A Gentle Pull

Celeste couldn't shake the weight of Adrian's words.

"You're mine."

They echoed in her head long after the heat of the moment had faded.

She knew Adrian loved her—deeply, fiercely, possessively. But Lucas's voice had lodged itself in a quieter place inside her, somewhere she hadn't dared look before. A place that whispered:

What if this isn't love? What if this is control disguised as devotion?

She hated that thought.

But she couldn't unthink it.

So when Lucas texted her the next afternoon—"Lunch? You need a break."—she accepted without hesitation, as if her fingers knew what she needed before her heart did.

?

Lucas was already at the café when she arrived, seated at a quiet corner booth. He looked up and smiled, sliding a familiar ceramic cup toward her as she sat down.

Her tea.

The one she only ever ordered when she was overwhelmed.

"You looked like you needed this more than coffee," he said simply, sipping his own drink.

Celeste blinked at the cup. "How did you...?"

"You order it every time you're upset. I remember things," Lucas said with a casual shrug. "I pay attention."

It was such a small thing.

So insignificant, really.

But the way he said it—the quiet ease of it, the absence of expectation—made something inside her pause. Something tighten.

Adrian never remembered her drink. Not once. She always had to repeat it.

She pushed the thought away before it could settle.

But the comparison had already made itself.

?

And it kept happening.

Small things. Almost forgettable on their own. But they added up.
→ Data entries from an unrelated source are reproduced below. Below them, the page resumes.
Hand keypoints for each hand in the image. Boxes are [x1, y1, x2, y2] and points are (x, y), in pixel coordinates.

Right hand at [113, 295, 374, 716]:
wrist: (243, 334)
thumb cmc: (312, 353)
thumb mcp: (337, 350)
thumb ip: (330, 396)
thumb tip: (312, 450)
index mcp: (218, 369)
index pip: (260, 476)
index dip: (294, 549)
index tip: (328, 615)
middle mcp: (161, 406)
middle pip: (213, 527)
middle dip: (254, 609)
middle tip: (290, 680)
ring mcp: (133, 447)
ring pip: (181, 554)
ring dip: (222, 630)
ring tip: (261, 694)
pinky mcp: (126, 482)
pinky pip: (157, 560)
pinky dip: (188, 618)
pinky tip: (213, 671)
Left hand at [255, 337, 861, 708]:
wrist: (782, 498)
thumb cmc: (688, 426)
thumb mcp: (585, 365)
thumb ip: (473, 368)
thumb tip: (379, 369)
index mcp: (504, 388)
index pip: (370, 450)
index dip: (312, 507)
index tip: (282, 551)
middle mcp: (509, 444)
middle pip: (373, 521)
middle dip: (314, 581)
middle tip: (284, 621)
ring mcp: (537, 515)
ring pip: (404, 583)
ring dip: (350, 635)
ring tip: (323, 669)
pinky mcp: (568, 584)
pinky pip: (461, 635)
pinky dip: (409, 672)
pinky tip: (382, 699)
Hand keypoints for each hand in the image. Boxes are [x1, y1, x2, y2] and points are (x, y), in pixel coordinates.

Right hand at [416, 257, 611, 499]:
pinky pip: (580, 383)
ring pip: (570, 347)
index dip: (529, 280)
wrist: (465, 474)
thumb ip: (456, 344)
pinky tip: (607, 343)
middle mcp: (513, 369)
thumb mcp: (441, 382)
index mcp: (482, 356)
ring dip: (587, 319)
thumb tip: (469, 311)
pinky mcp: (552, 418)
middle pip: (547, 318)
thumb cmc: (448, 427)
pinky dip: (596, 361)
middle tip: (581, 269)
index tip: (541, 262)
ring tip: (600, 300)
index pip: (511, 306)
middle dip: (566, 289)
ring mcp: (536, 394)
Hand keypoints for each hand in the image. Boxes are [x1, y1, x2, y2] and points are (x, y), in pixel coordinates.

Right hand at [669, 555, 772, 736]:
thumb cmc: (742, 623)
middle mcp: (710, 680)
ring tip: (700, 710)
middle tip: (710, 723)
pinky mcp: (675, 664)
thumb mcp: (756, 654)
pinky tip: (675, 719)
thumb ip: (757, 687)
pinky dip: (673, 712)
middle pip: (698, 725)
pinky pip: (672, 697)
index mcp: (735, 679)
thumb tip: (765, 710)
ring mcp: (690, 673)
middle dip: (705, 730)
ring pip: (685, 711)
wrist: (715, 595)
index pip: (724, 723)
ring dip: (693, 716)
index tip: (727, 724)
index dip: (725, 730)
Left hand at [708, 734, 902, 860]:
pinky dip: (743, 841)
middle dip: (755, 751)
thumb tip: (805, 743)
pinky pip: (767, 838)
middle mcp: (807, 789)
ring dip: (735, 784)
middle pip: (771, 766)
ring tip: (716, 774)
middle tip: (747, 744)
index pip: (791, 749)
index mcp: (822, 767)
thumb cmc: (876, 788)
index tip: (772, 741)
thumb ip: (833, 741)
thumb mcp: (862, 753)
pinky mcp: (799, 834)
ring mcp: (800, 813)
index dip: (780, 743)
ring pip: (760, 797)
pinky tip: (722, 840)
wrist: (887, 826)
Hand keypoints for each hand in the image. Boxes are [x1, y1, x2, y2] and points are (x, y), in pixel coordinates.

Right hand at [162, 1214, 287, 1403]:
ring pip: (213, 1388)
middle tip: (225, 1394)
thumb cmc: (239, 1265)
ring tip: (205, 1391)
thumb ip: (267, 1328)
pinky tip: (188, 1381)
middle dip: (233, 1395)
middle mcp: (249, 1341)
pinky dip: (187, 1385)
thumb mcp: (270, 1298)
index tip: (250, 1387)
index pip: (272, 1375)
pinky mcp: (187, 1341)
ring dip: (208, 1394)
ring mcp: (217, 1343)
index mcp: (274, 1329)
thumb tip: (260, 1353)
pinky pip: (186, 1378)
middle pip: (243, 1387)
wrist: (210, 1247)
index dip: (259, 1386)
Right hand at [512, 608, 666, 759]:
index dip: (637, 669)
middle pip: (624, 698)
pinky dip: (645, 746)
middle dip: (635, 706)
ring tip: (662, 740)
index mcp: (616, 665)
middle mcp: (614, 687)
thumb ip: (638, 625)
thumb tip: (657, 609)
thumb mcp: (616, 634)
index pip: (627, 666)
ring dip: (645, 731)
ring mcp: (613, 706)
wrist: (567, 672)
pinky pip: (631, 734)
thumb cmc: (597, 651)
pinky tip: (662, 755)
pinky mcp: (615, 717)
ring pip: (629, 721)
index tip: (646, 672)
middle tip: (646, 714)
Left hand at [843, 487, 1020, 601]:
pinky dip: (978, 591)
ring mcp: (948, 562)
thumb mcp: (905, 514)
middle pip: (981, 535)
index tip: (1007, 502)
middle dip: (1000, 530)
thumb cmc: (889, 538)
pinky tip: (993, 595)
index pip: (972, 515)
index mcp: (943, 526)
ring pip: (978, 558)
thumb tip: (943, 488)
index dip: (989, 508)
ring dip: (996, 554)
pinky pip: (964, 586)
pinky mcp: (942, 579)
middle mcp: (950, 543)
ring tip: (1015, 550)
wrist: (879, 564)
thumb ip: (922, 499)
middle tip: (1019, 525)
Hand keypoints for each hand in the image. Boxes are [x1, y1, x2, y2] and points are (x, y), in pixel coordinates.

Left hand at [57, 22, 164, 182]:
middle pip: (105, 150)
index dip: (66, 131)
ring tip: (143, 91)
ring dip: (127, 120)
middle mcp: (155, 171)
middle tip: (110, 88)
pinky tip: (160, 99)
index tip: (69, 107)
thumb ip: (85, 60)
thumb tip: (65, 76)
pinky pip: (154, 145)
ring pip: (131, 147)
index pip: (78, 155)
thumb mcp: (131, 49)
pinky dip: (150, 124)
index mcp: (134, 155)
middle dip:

When they walked down the street together, Lucas always shifted her to the inner side of the sidewalk. Always.

When she texted that she was buried in reports, Lucas didn't just say "You got this." He sent over her favorite pastries from that tiny bakery she loved.

When she mentioned in passing that her office AC was too cold, Lucas showed up the next day with a soft, worn jacket that smelled faintly of clean laundry and something distinctly him.

He never hovered. Never imposed. Never demanded her attention.

He was just... there.

And that quiet consistency was starting to feel louder than all the grand gestures Adrian ever made.

?

One evening, as she stepped out of the office, tired and drained, she spotted a familiar car idling by the curb.

Not Adrian's.

Lucas.

He rolled the window down and offered a half-smile. "Need a ride?"

Celeste hesitated, surprised. "Lucas, you really don't have to—"

"I know," he said gently. "But I figured Sinclair might be... busy."

She bit the inside of her cheek. Adrian had canceled on her again—last minute, work emergency. She'd been ready to hail a cab, but somehow, Lucas being here felt less like coincidence and more like... comfort.

She slipped into the passenger seat.

The ride was calm. No tension. No cold silence or simmering storm beneath clipped words. Just soft music playing through the speakers and the occasional hum of traffic.

Celeste leaned back into the headrest, letting her guard down for the first time that day.

"You don't always have to be okay, you know," Lucas said suddenly, his voice low.

She turned her head. "What do you mean?"

He kept his eyes on the road. "You carry everything. Alone. You don't have to."

Her breath caught in her throat.

She looked out the window, blinking against the ache behind her eyes.

She didn't reply.

But the question hovered like smoke in her chest.

If I had met Lucas first... would I have ever fallen for Adrian at all?